盛怒的老黄经理,一看来人,柳向晚,顿时怒气全消,只有一脸惧色,莫不是自己在不知不觉间得罪了柳少?只听闻前些日子他来过璇宫,可走得时候明明好好的呀。

“是这样的。”柳向晚接过老黄递来的烟,一看,南京九五至尊,呵呵,好烟,却并不急着点,用中指食指夹着把玩,“佘檀舟认识的一人,流年不利,今天刚刚死了。”

对,佘檀舟,他就是有这般硬气,你告诉他们,是我主谋,将来算起账来,找我,跟你们都无关。

“报告黄经理,佘檀舟先生今天在楼上开了间房。”前台小姐偷偷跑过来说。

老黄听得汗津津的,下意识往后一看,佘檀舟恰好从电梯里走出来,就站那儿,看着外面。老黄背后再次一凉,怎么还有佘檀舟的事?这柳少一人就够可怕了,加上佘檀舟……却只能静静听下去。

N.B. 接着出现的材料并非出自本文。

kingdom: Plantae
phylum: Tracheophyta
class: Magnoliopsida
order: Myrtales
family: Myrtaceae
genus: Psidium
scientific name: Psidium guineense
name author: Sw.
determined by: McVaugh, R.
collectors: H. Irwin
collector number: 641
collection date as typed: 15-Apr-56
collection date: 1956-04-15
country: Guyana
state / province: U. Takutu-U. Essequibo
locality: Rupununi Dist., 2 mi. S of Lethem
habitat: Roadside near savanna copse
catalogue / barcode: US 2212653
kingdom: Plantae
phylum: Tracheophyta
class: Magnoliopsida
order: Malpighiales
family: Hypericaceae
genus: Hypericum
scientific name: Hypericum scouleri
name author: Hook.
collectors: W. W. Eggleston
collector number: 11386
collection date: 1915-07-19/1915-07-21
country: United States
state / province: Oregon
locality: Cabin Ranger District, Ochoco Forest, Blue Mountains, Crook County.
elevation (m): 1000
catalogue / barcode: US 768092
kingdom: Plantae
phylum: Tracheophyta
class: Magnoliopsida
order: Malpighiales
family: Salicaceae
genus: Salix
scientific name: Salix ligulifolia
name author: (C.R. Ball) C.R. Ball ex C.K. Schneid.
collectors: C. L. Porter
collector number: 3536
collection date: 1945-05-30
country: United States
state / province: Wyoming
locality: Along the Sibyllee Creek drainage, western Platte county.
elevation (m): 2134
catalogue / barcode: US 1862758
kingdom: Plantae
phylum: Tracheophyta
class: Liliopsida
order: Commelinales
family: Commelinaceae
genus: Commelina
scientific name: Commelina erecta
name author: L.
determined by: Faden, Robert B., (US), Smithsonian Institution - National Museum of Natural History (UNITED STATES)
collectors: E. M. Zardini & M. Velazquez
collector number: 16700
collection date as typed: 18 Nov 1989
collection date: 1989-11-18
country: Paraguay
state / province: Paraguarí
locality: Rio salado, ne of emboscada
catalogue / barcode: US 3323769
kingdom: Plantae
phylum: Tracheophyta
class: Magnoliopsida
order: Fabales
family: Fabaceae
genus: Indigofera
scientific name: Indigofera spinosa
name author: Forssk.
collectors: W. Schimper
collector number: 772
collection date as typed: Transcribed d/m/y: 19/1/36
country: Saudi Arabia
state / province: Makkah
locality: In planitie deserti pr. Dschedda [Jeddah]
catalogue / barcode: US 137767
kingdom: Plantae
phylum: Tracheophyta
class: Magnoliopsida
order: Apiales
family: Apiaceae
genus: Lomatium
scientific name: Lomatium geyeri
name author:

“怎么死的?说来好笑,这倒霉蛋儿,走到火葬场门口,一只疯狗许是闻见了渣子味儿,扑上来一口把那家伙的蛋咬掉了,疼的呀,当场就晕了,一地的血。”这边,柳向晚瞄见佘檀舟下来了,可就慢悠悠把烟给点上了,接着胡诌:

“火葬场恰巧烧几个车祸死的人,门口一看,哟,掉了一个出来,快,拉进去一起烧了,这不,倒霉蛋儿三下五除二变成一盒骨灰,那个冤。可是没办法,人死了,追悼会总得补办。谁知竟那么巧,这倒霉蛋跟那新郎一个名儿,也叫文江宇,昨晚托梦给檀舟,一定这个时辰在这儿操办,您说是不是缘分?”

荒唐!

这故事编的,太荒唐了!

柳向晚领带上,夹着窃听器,一言一句,全部传到了佘檀舟的手机里,这会儿如也握着他的手机,听得真真的,都觉得这故事忒荒唐,可这架势,你不得不信,不信也得信。